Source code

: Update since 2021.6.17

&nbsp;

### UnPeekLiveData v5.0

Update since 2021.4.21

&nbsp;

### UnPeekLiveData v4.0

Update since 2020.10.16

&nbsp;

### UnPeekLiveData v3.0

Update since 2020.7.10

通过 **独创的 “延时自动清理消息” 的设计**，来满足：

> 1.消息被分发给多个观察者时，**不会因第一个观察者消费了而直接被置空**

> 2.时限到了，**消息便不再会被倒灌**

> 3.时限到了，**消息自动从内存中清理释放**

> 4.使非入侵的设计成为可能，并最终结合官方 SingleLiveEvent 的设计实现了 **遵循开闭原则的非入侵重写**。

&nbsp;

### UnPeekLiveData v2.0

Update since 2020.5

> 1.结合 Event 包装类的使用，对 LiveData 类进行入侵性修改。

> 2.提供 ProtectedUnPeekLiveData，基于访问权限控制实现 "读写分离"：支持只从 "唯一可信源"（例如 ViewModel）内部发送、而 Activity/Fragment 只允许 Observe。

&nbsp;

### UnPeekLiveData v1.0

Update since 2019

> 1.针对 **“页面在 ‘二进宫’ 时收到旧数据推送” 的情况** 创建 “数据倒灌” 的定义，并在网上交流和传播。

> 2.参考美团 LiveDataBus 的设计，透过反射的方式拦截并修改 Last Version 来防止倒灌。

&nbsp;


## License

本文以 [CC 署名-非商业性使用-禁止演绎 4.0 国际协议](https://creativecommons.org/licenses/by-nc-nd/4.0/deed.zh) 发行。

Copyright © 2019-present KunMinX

§

Task brief
Copy exactly the line that contains "Activity/Fragment 只允许 Observe。" and every line after it through the end of the entries, with nothing added.

Solution to this exercise
> 2.提供 ProtectedUnPeekLiveData，基于访问权限控制实现 "读写分离"：支持只从 "唯一可信源"（例如 ViewModel）内部发送、而 Activity/Fragment 只允许 Observe。

&nbsp;

### UnPeekLiveData v1.0

Update since 2019

> 1.针对 **“页面在 ‘二进宫’ 时收到旧数据推送” 的情况** 创建 “数据倒灌” 的定义，并在网上交流和传播。

> 2.参考美团 LiveDataBus 的设计，透过反射的方式拦截并修改 Last Version 来防止倒灌。

&nbsp;


## License

本文以 [CC 署名-非商业性使用-禁止演绎 4.0 国际协议](https://creativecommons.org/licenses/by-nc-nd/4.0/deed.zh) 发行。

Copyright © 2019-present KunMinX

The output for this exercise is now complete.